Supplied records

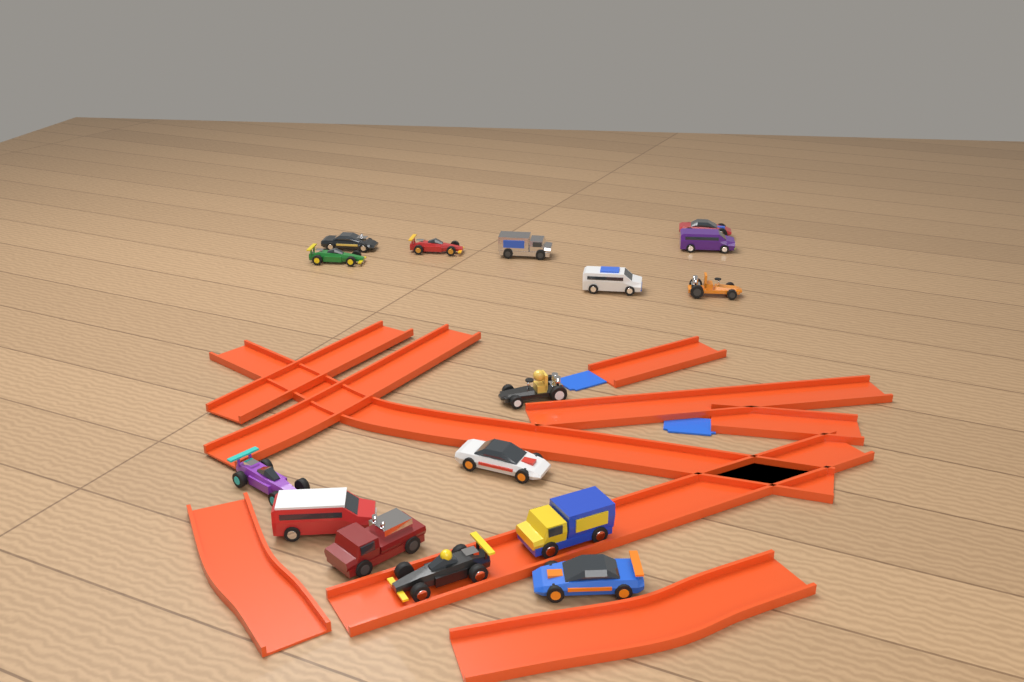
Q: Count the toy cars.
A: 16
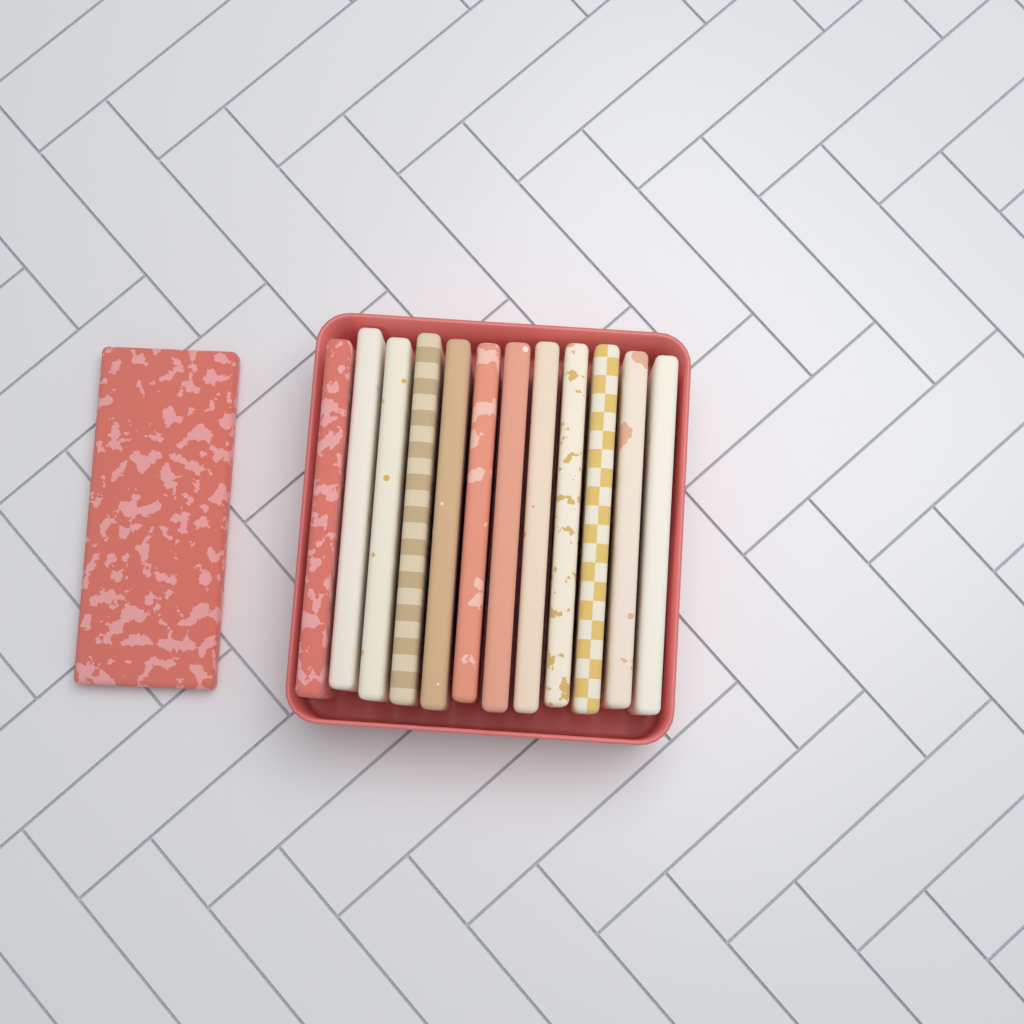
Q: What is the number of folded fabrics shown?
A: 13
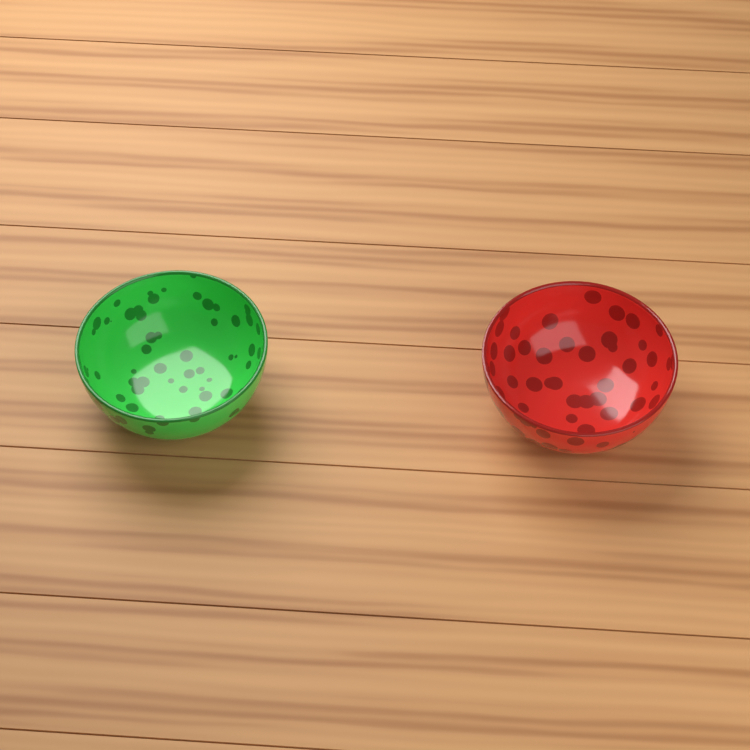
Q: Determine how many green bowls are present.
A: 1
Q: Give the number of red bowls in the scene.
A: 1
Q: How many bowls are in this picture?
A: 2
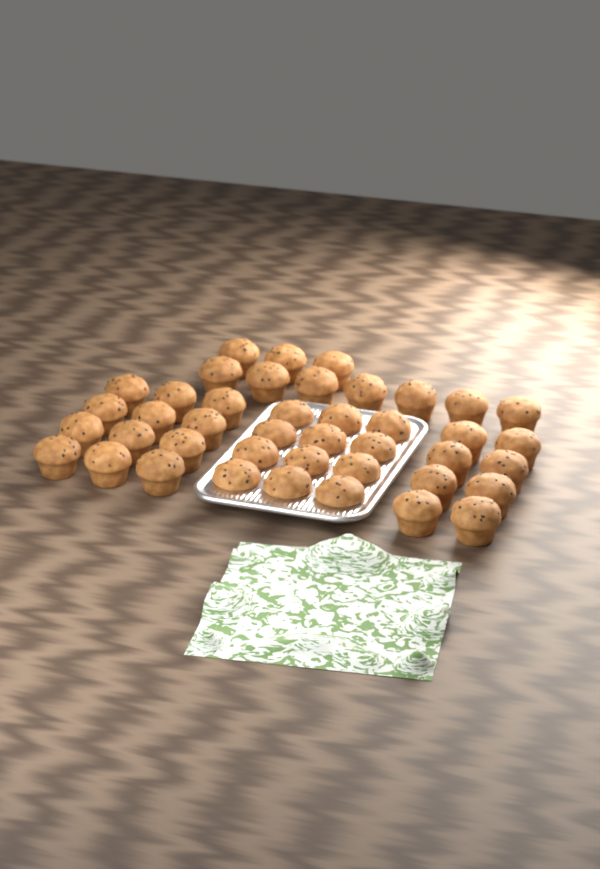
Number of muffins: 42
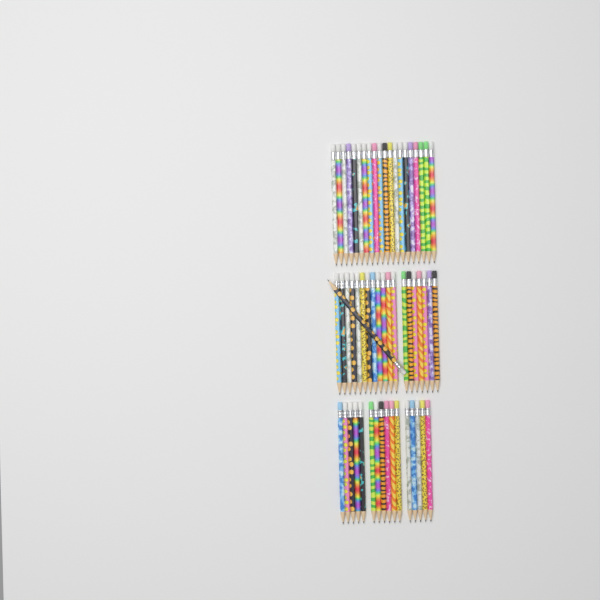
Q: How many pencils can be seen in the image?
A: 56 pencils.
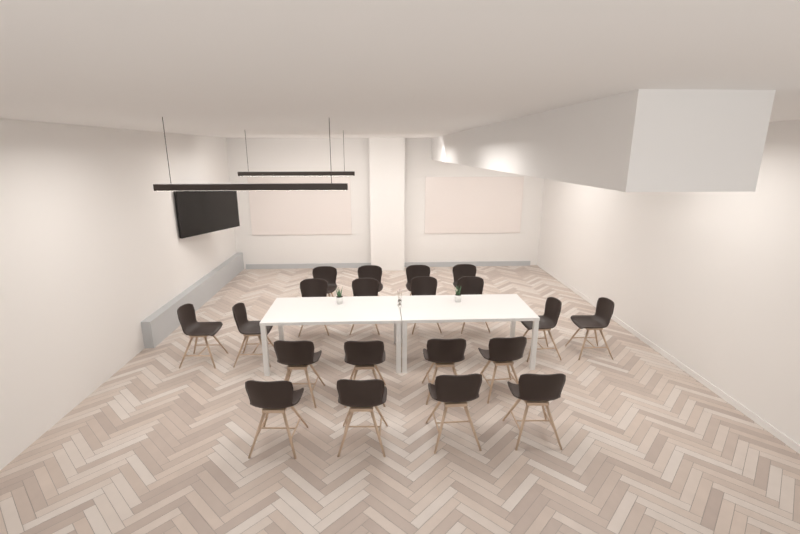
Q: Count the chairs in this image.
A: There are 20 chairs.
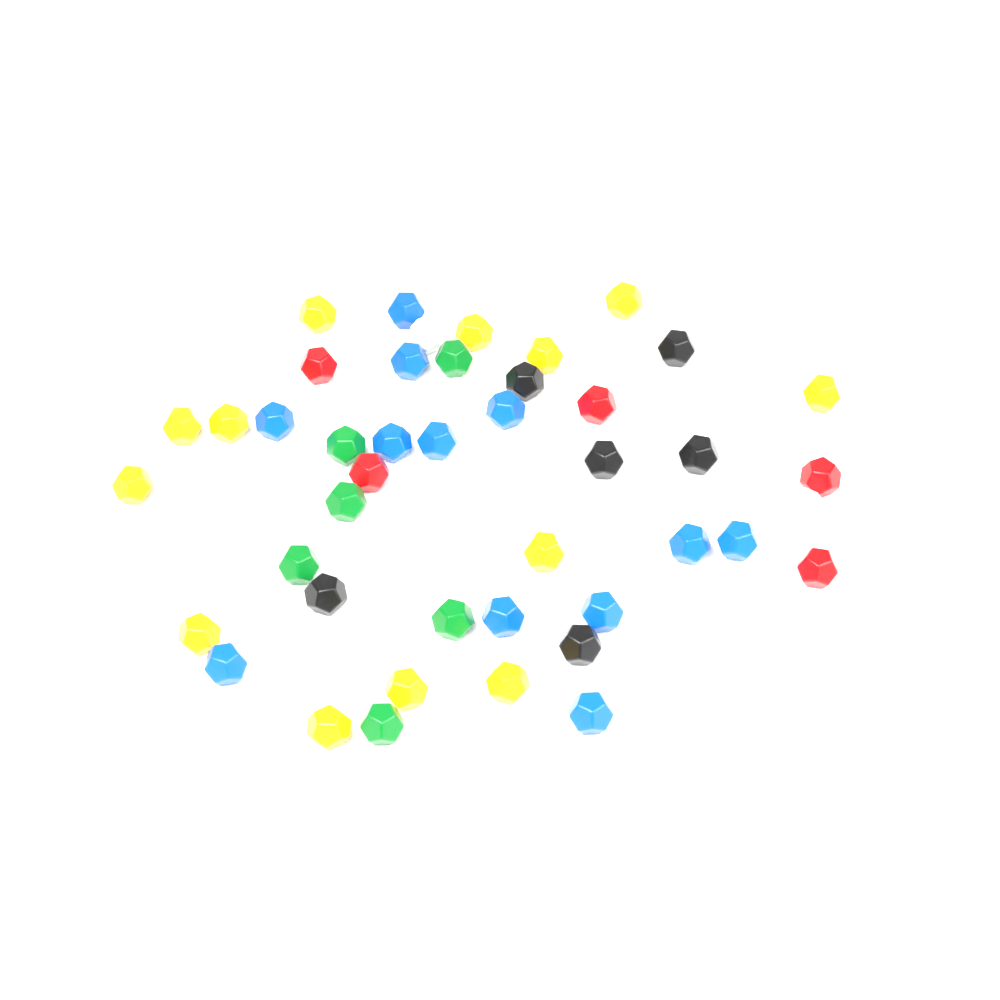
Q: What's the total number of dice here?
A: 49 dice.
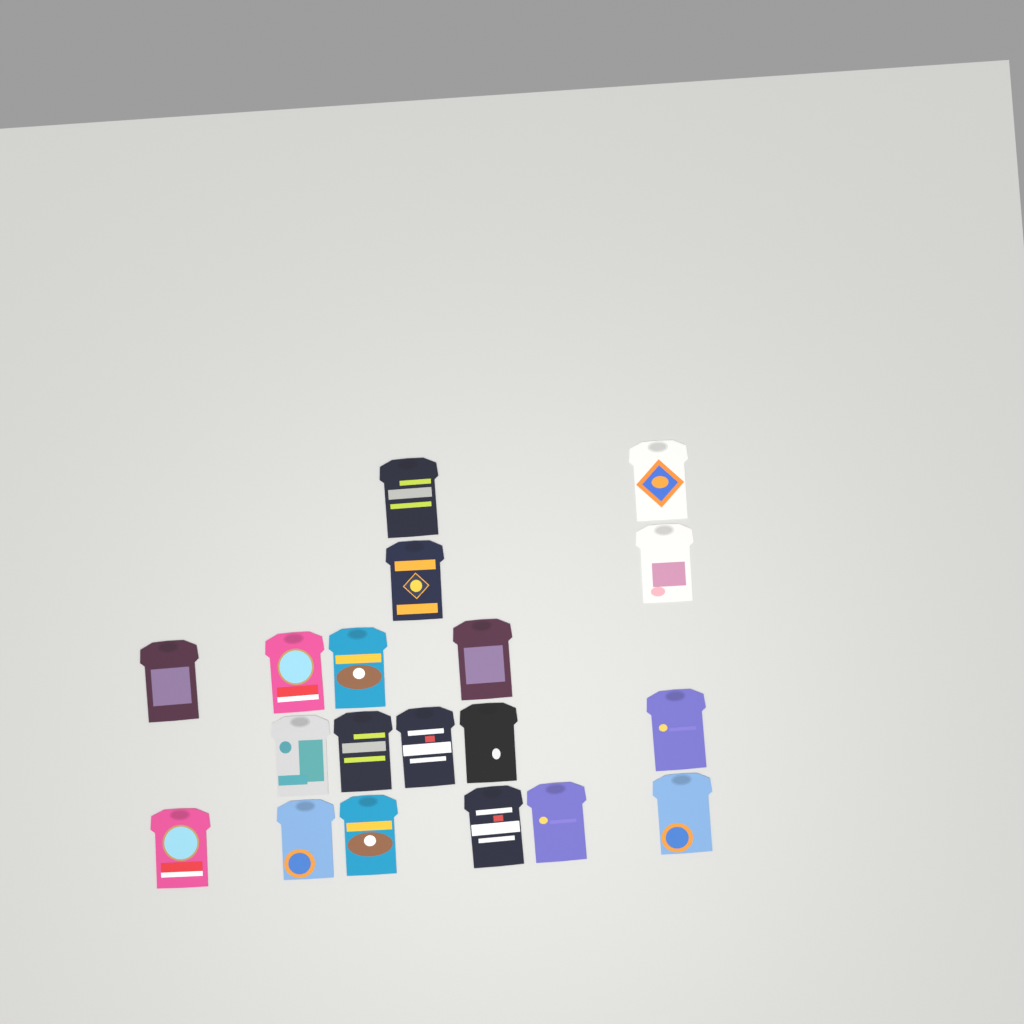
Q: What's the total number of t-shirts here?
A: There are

What this task involves
Update the material above by replacing "bowls" with "dishes" wherever it occurs, with everything else unchanged. Leave out the pictures.

Reply
Q: Count the toy cars.
A: 16
Q: What is the number of folded fabrics shown?
A: 13
Q: Determine how many green dishes are present.
A: 1
Q: Give the number of red dishes in the scene.
A: 1
Q: How many dishes are in this picture?
A: 2
Number of muffins: 42
Q: How many pencils can be seen in the image?
A: 56 pencils.
Q: Count the chairs in this image.
A: There are 20 chairs.
Q: What's the total number of dice here?
A: 49 dice.
Q: What's the total number of t-shirts here?
A: There are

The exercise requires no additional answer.